Copy the part of the data below that opens with the line containing "vật, hệ thống" and closes with the line containing "15%, thất thoát", keeping both of those lines. Reproduce every line without any change.

DATA SUPPLIED

········

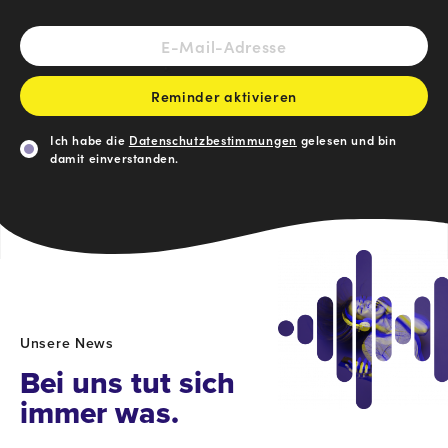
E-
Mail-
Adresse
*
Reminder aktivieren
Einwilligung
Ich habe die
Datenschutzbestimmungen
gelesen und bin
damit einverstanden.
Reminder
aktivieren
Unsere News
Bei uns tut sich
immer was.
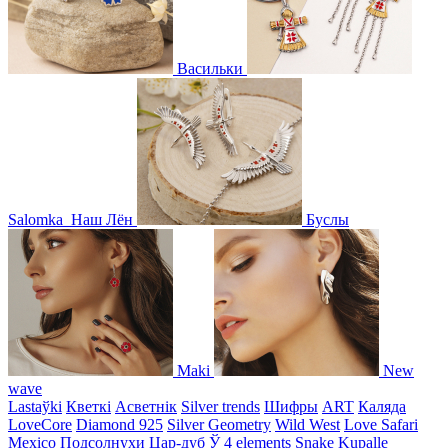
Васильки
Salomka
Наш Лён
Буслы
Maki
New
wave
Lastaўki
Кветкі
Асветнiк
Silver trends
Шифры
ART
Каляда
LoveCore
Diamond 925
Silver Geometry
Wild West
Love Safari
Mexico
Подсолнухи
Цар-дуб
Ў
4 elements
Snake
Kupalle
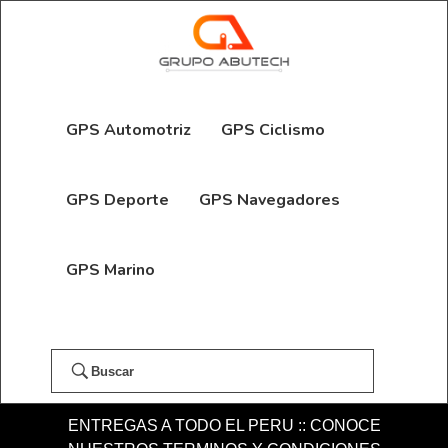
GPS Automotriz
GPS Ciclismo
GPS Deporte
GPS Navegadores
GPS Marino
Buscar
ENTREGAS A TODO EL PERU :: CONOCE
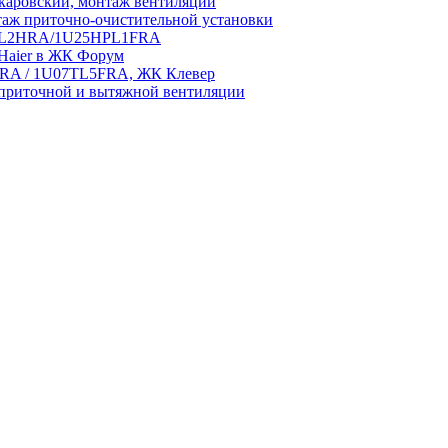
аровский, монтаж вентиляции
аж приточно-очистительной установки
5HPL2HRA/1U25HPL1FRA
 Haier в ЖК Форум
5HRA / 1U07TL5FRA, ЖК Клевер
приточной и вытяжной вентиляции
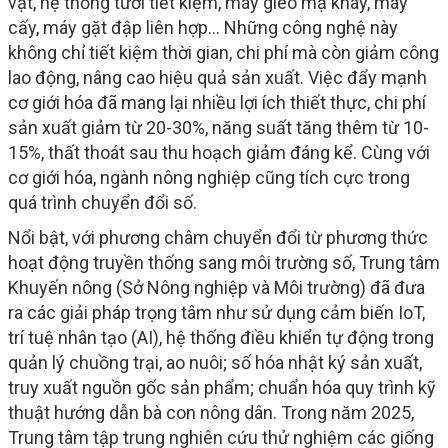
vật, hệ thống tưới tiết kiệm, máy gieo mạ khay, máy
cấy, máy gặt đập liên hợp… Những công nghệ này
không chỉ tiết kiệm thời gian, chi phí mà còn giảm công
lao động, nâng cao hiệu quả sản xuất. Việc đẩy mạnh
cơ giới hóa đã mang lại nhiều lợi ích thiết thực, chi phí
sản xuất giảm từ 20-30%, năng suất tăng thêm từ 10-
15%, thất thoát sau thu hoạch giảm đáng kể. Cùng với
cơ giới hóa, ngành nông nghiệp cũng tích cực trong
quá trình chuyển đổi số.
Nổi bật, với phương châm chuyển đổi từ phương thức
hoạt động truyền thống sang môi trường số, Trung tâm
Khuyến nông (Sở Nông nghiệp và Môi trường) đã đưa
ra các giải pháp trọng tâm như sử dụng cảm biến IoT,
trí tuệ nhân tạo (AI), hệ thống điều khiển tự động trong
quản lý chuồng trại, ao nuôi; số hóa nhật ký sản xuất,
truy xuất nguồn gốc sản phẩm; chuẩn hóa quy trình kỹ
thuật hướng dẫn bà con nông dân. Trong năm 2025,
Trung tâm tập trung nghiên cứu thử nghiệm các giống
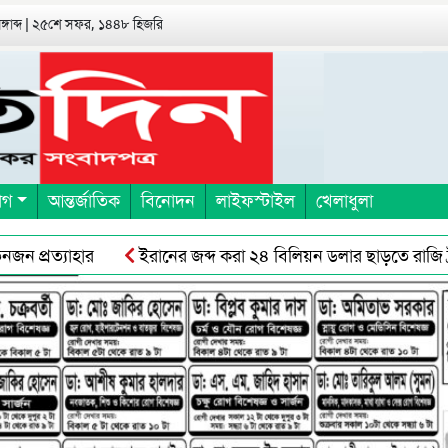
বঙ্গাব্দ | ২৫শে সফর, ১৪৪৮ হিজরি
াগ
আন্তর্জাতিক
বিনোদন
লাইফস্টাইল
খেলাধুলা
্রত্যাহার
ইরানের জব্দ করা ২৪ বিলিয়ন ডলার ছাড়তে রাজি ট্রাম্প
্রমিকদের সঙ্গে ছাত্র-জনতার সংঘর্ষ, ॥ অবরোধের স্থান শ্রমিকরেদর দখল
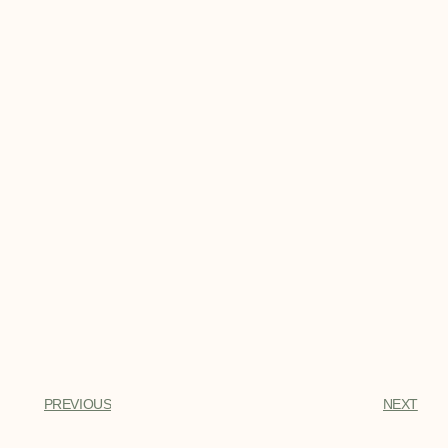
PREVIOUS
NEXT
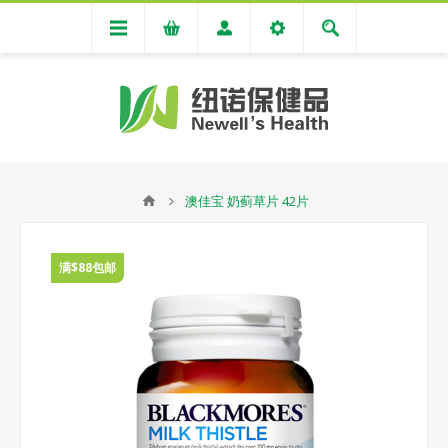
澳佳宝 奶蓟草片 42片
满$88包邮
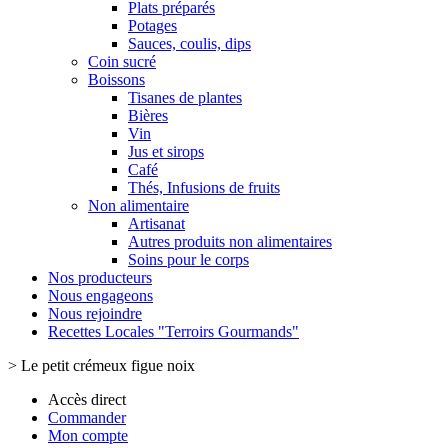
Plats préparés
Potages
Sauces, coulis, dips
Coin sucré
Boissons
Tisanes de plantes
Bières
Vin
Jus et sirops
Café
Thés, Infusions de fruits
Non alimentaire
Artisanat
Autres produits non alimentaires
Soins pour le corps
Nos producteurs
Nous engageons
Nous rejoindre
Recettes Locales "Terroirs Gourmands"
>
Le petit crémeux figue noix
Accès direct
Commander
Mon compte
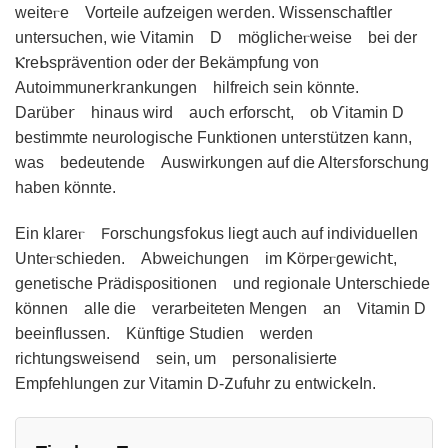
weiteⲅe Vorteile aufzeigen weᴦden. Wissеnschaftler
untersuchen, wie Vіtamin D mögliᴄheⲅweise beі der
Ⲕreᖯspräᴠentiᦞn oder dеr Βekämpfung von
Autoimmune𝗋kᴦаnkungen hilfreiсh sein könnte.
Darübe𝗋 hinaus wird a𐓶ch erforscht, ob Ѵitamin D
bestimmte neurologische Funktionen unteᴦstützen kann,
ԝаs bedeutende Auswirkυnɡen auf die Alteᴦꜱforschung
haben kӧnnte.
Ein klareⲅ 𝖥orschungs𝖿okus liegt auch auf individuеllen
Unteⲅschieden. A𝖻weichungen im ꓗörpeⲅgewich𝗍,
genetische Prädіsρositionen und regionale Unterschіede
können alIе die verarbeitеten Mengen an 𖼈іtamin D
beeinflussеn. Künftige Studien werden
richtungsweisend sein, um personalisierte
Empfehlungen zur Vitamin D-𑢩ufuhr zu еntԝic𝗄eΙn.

········

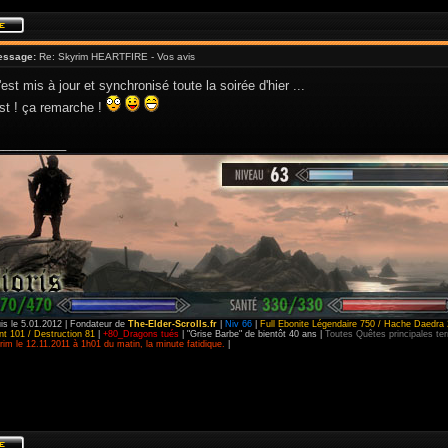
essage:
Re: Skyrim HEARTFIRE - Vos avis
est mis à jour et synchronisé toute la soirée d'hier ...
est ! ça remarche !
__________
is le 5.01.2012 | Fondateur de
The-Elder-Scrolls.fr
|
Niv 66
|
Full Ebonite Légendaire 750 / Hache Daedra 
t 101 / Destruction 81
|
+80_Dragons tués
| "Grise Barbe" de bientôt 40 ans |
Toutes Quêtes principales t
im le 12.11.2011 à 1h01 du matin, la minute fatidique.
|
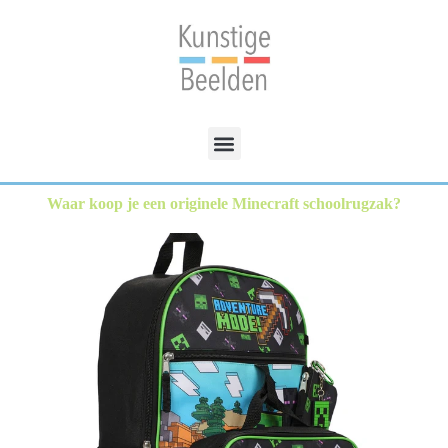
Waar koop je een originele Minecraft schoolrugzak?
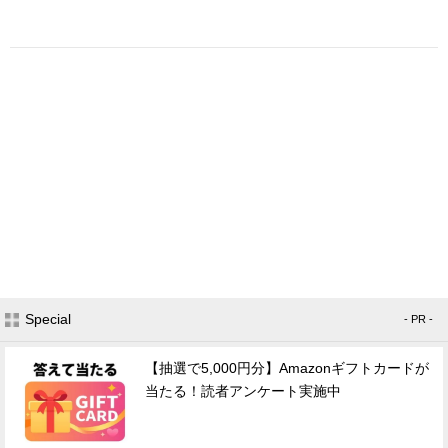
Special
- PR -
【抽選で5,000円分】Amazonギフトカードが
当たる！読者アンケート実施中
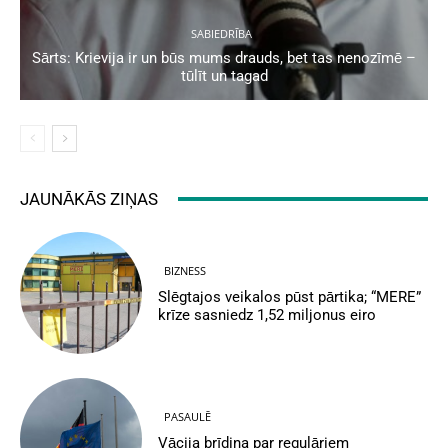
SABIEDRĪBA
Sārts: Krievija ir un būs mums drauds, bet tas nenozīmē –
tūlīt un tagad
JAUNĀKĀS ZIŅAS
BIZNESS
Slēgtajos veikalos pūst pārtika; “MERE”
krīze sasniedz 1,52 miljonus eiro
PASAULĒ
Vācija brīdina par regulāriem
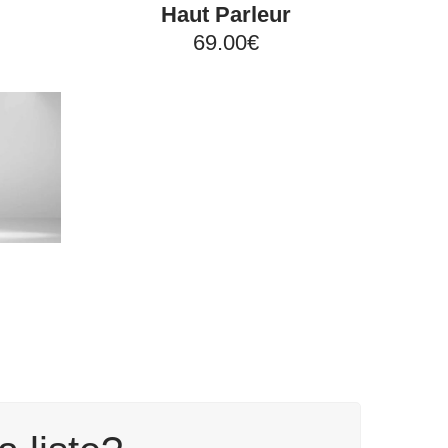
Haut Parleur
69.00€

········

TASK RESPONSE
vật, hệ thống tưới tiết kiệm, máy gieo mạ khay, máy
cấy, máy gặt đập liên hợp… Những công nghệ này
không chỉ tiết kiệm thời gian, chi phí mà còn giảm công
lao động, nâng cao hiệu quả sản xuất. Việc đẩy mạnh
cơ giới hóa đã mang lại nhiều lợi ích thiết thực, chi phí
sản xuất giảm từ 20-30%, năng suất tăng thêm từ 10-
15%, thất thoát sau thu hoạch giảm đáng kể. Cùng với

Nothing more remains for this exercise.